Data entries:
>>>>

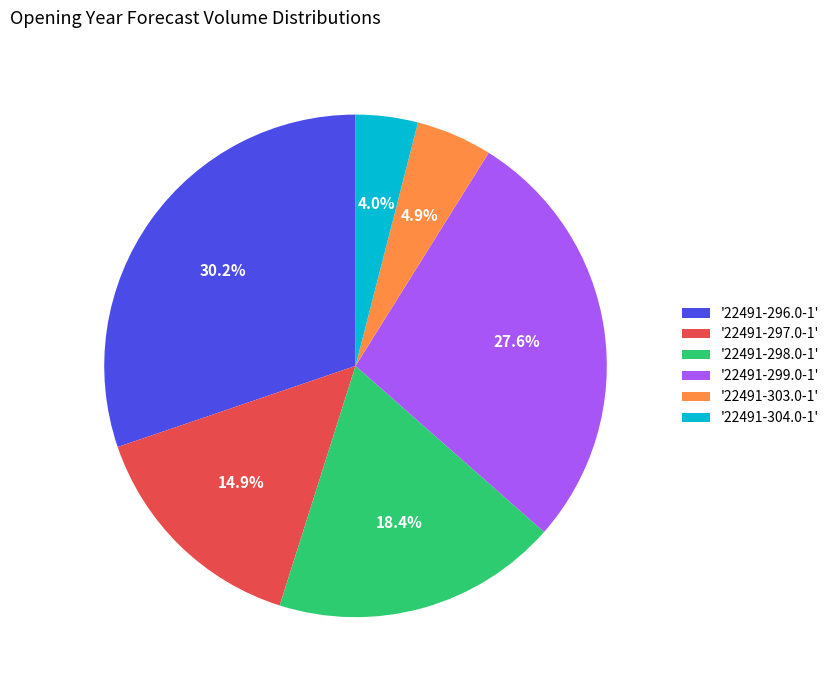

Count the number of slices in the pie.

6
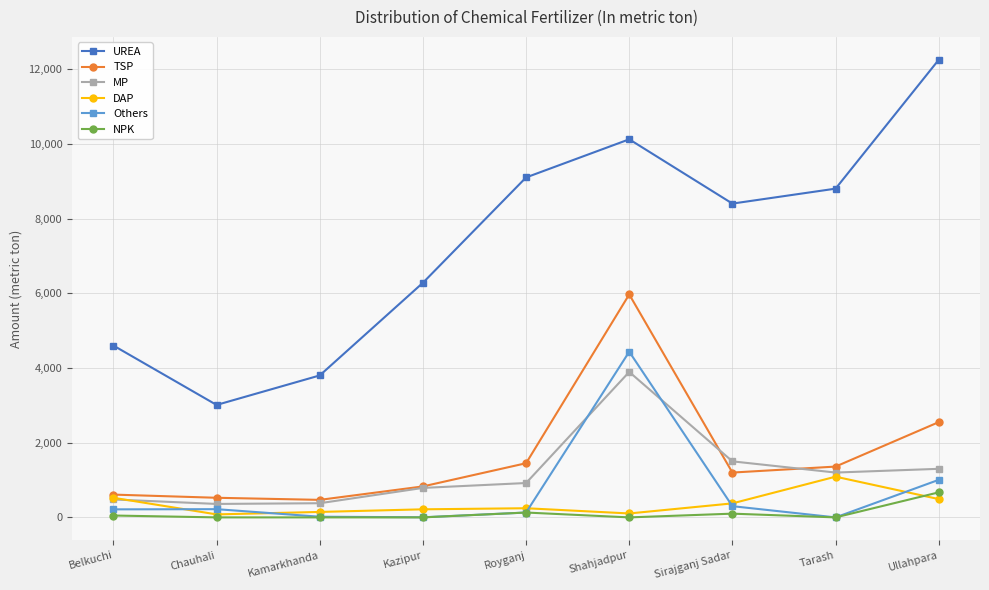

How many interior local peaks does the UREA series have?

1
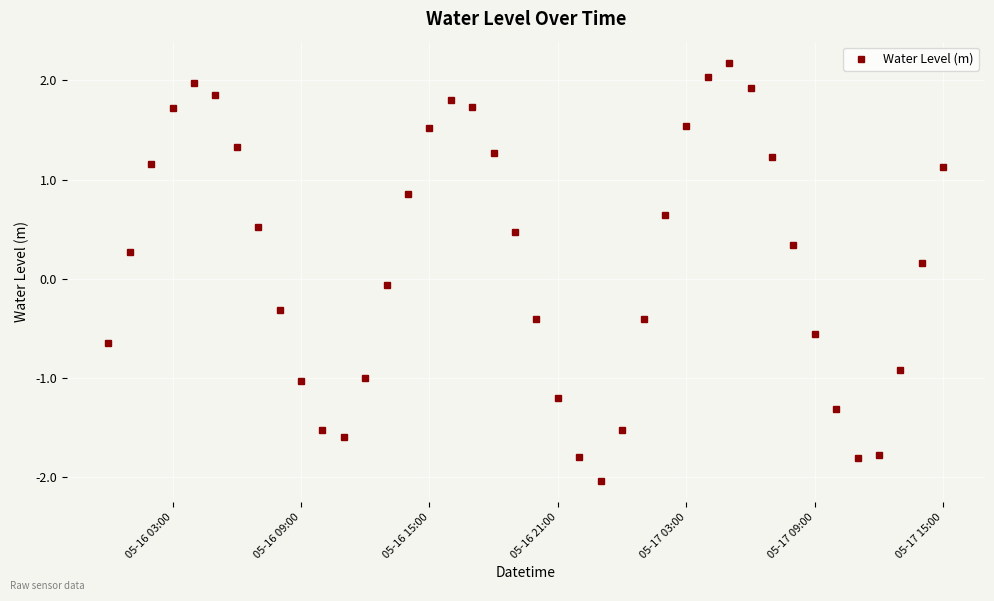

How many points are lower than both their immediate neighbors (excluding endpoints)?

3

<<<<

Activity —
Lay out the lines of the data above as a Markdown table with the columns Row and Text, numbering each row and omitting blank lines. Leave the pictures out of the table.

Exercise answer —
| Row | Text |
|---|---|
| 1 | Count the number of slices in the pie. |
| 2 | 6 |
| 3 | How many interior local peaks does the UREA series have? |
| 4 | 1 |
| 5 | How many points are lower than both their immediate neighbors (excluding endpoints)? |
| 6 | 3 |